Both of these examples just scratch the surface on this issue which is based on one or more mistaken beliefs that create negative results in the lives of those who believe in them. In both examples, these beliefs seem to be the result of poor education - people just don't know better and most likely, their parents taught it to them because most likely, they didn't know any better either.

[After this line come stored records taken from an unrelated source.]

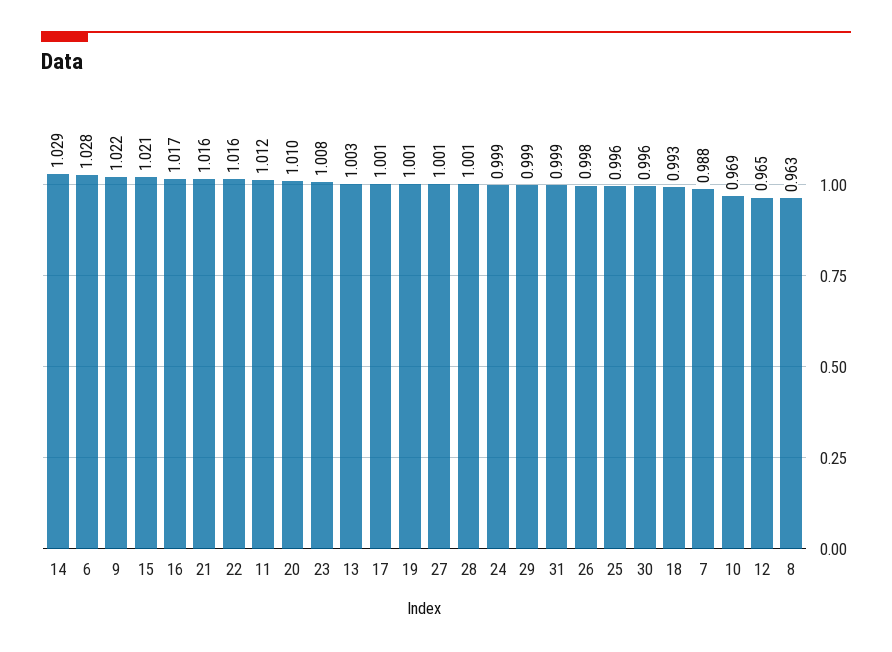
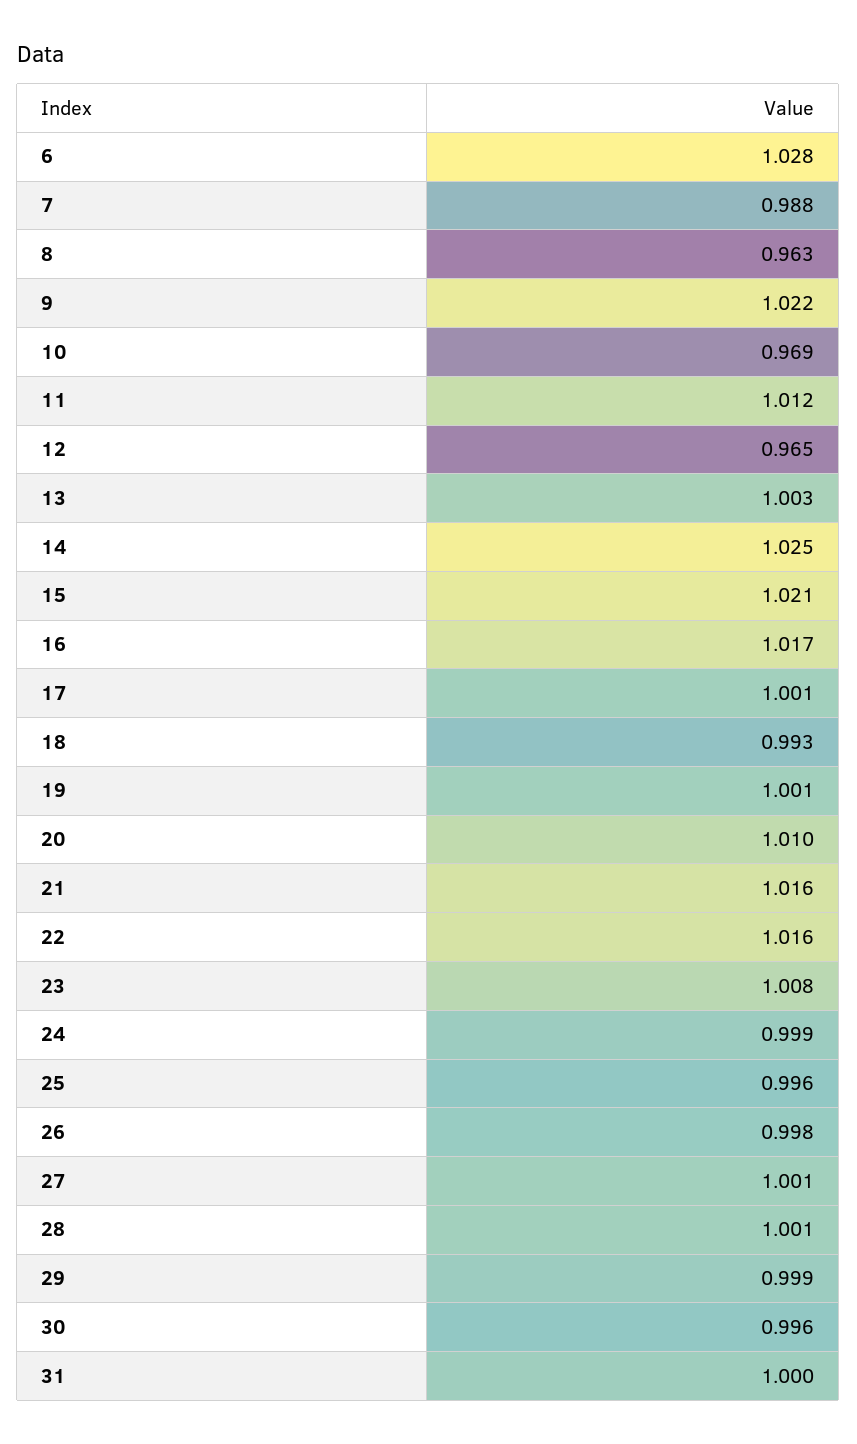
  {
-   "14": 1.029,
+   "14": 1.025,
    "6": 1.028,
    "9": 1.022,
    "15": 1.021,
    "16": 1.017,
    "21": 1.016,
    "22": 1.016,
    "11": 1.012,
    "20": 1.01,
    "23": 1.008,
    "13": 1.003,
    "17": 1.001,
    "19": 1.001,
    "27": 1.001,
    "28": 1.001,
    "24": 0.999,
    "29": 0.999,
-   "31": 0.999,
+   "31": 1,
    "26": 0.998,
    "25": 0.996,
    "30": 0.996,
    "18": 0.993,
    "7": 0.988,
    "10": 0.969,
    "12": 0.965,
    "8": 0.963
  }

Living life in this way is not living an authentic life and it is not taking responsibility for who you are and who you want to be. The Bahá’í Writings explain:
We must not be content with simply following a certain course because we find our fathers pursued that course. It is the duty of everyone to investigate reality, and investigation of reality by another will not do for us... Ideas and beliefs left by his fathers and ancestors as a heritage will not suffice, for adherence to these are but imitations and imitations have ever been a cause of disappointment and misguidance. Be investigators of reality, that you may attain the verity of truth and life. - 'Abdu'l-Bahá

The beliefs of our forefathers or of those around us do not necessarily reflect the truth about reality or the nature of life. When we continue down a path of believing in ideas such as "an eye for an eye" or "teenagers are rebellious and unruly" we are propagating negative beliefs in our society and culture that are based on fiction. We are doing ourselves, our peers and our children a disservice. To me, this is one manifestation of not taking responsibility.  We can look at some other writings from the Bahá’í Faith to gain insights into what it then means to take responsibility for oneself:

Each human creature has individual endowment, power and responsibility in the creative plan of God. - 'Abdu'l-Bahá

Unto each one hath been prescribed a pre-ordained measure...All that which ye potentially possess can, however, be manifested only as a result of your own volition. Your own acts testify to this truth. - Bahá'u'lláh

Man is the supreme Talisman. Lack of a proper education hath, however, deprived him of that which he doth inherently possess... Regard man as a mine rich in gems of inestimable value. Education can, alone, cause it to reveal its treasures, and enable mankind to benefit therefrom.  - Bahá'u'lláh

The reality of man is his thought, not his material body... the power of thought is dependent on its manifestation in deeds. - 'Abdu'l-Bahá

I charge you all that each one of you concentrate all the thoughts of your heart on love and unity. When a thought of war comes, oppose it by a stronger thought of peace. A thought of hatred must be destroyed by a more powerful thought of love. Thoughts of war bring destruction to all harmony, well-being, restfulness and content. - 'Abdu'l-Bahá

This last writing is of particular importance to this discussion. 'Abdu'l-Bahá says, "Thoughts of war bring destruction to all harmony, well-being, restfulness and content." This concept is not limited to the literal concept of war, but rather any negative thought one might have. Since we know that we can control and change our thoughts and beliefs, we can see an enormous power that rests within each one of us. I may not have the power to change someone else's beliefs, but by changing my own, I can make an impact on the world. And if I change my thoughts, even better since often our thoughts are informed by our beliefs. And if I change both my beliefs and thoughts, which then inform my actions, I'm not only improving my own life, but I am creating positive change all around - in my family, friendships, community, work and society. It's the responsibility of each and everyone of us to take charge of our destinies, of who we are and who we want to be. Rumi says:

Your task is not to seek for love, but merely to seek and find all the barriers within yourself that you have built against it.